Rewrite these lines as a JSON list of strings, one string per line, with blank lines and pictures left out.

▶ **Collected data entries**

** BEGIN **

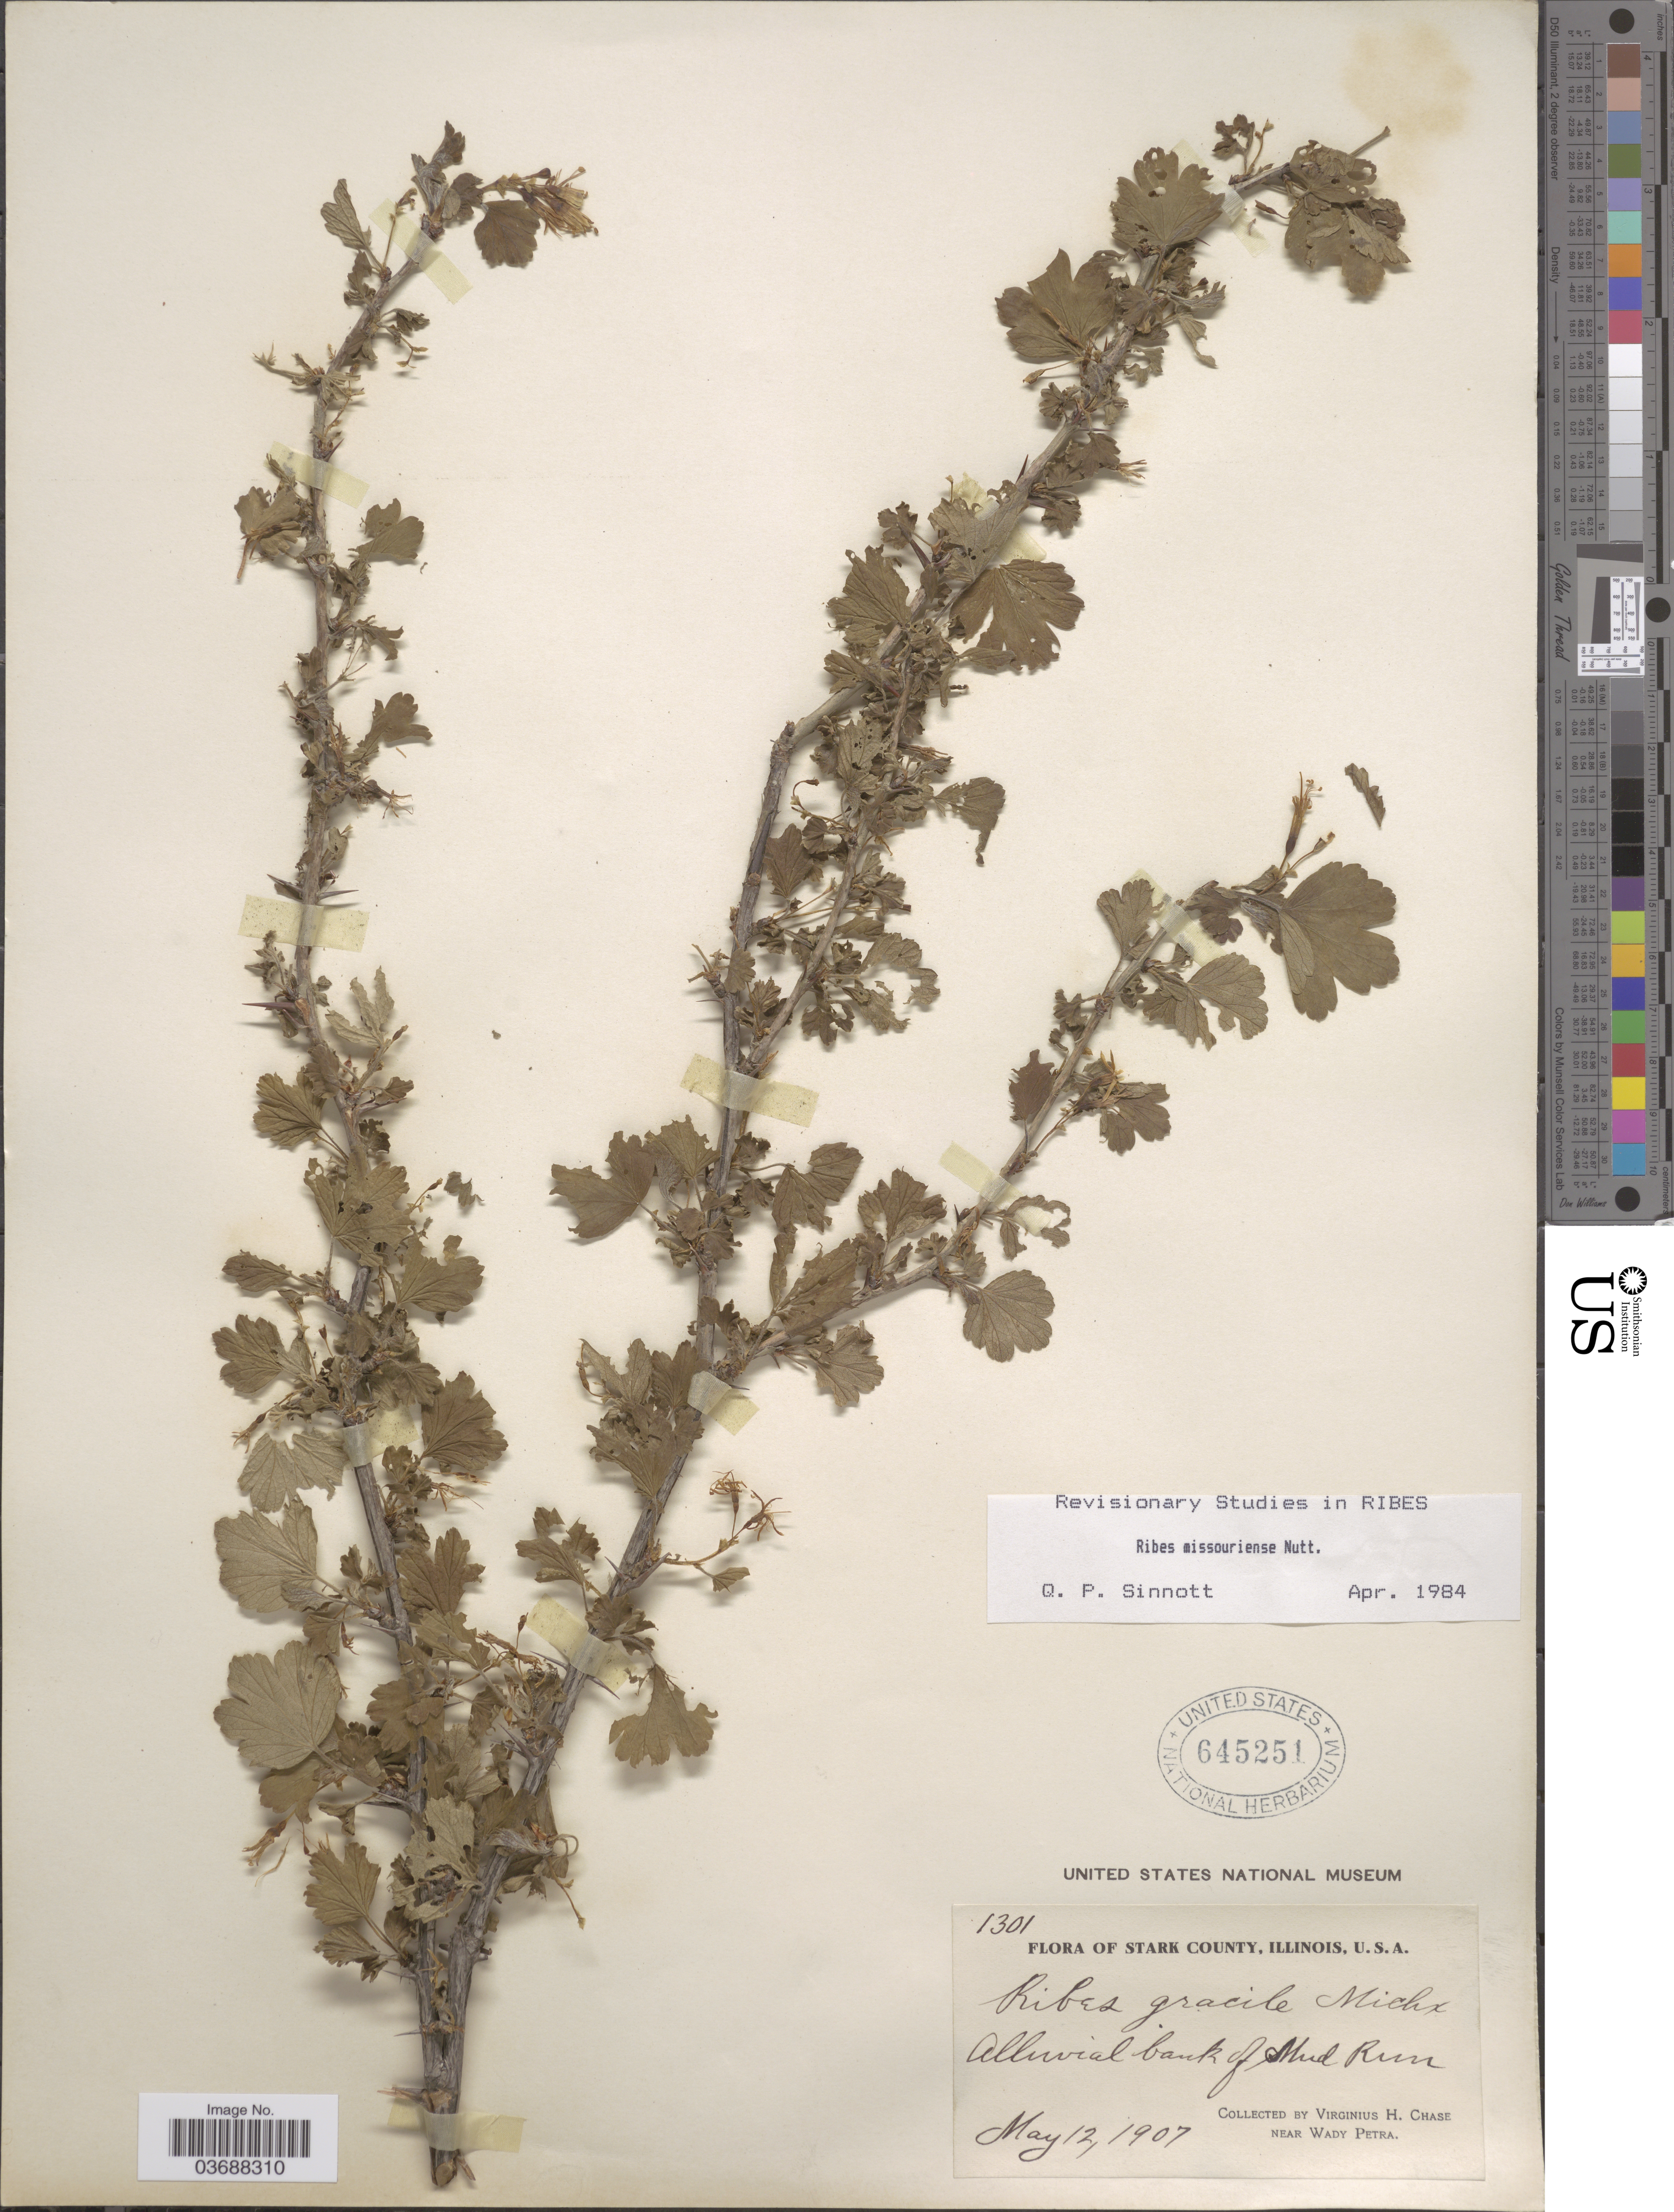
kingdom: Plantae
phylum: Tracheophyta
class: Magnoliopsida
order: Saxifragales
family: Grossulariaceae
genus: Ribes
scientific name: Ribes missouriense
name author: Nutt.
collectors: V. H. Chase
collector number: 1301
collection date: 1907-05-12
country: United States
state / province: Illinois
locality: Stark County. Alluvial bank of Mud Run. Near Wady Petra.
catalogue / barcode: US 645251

** END **

▶ **Expected answer**
[
  "kingdom: Plantae",
  "phylum: Tracheophyta",
  "class: Magnoliopsida",
  "order: Saxifragales",
  "family: Grossulariaceae",
  "genus: Ribes",
  "scientific name: Ribes missouriense",
  "name author: Nutt.",
  "collectors: V. H. Chase",
  "collector number: 1301",
  "collection date: 1907-05-12",
  "country: United States",
  "state / province: Illinois",
  "locality: Stark County. Alluvial bank of Mud Run. Near Wady Petra.",
  "catalogue / barcode: US 645251"
]